The International Wolf Center has sought to teach the world about wolves since it was founded in 1985 by Dr. L. David Mech. The Center welcomes 40,000 visitors a year to its interpretive center in Ely, and it informs the public through a busy website, quarterly magazine, virtual learning, and webinars.

The Center will use the Sutz estate funding to train new wolf educators across the world so they can spread the science about this misunderstood apex predator. “Thanks to these funds, our organization has a huge opportunity to leverage our community of followers around the world through the launching of a wolf educator training program,” Executive Director Grant Spickelmier said. “By training and equipping community wolf educators, we can reach new audiences that might not otherwise hear from the International Wolf Center and simultaneously create a new set of engaged volunteers and champions for science-based wolf education. We like to think that Eileen herself would have been the first person to sign up.”

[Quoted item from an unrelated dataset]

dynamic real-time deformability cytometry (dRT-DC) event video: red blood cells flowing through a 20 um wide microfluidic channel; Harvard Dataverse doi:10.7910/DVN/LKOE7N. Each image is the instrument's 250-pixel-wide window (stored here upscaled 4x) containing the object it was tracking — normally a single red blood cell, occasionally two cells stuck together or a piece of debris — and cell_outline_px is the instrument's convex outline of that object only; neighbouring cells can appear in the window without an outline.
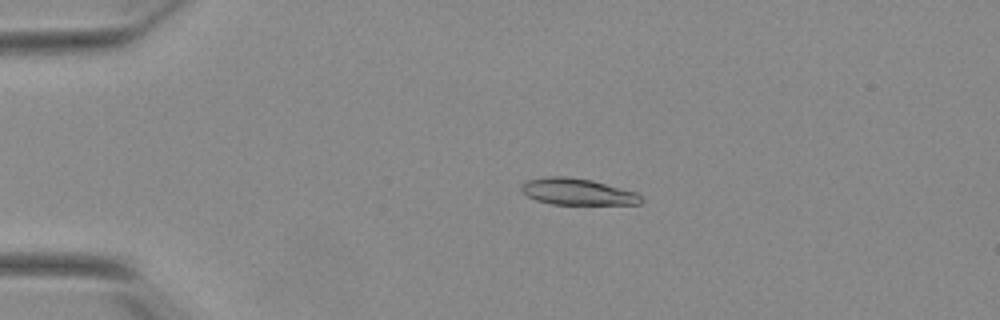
{"species": "Egyptian fruit bat (a non-hibernating species)", "species_latin": "Rousettus aegyptiacus", "temperature_condition": "warm", "stored_images_in_passage": 52, "camera_frame_rate_fps": 3000, "um_per_image_px": 0.085, "animal": {"sex": "female"}, "frame": {"image": 1, "passage_image": 11, "time_ms": 3.333, "image_size_px": [1000, 320], "cell_outline_px": [[644, 200], [640, 204], [552, 204], [536, 200], [528, 196], [520, 188], [520, 184], [528, 180], [552, 176], [564, 176], [592, 180], [636, 192]], "centroid_in_image_um": [49.08, 16.3], "position_along_channel_um": 35.9, "area_um2": 18.32}}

Since 1972 Wolf Park’s team has worked steadfastly to provide naturalistic habitats for animals in their care, foster the creation of wildlife corridors and rewilded areas on its property to support our local ecosystems, and to offer spaces for the humans who work and learn at the facility to most effectively care for and learn from their wildlife ambassadors.

Using Sutz’s gift, one of their many goals is improving buildings and exhibit areas to enhance the visitor experience and provide increased opportunities for educating about wolves and the value of their role in our environment.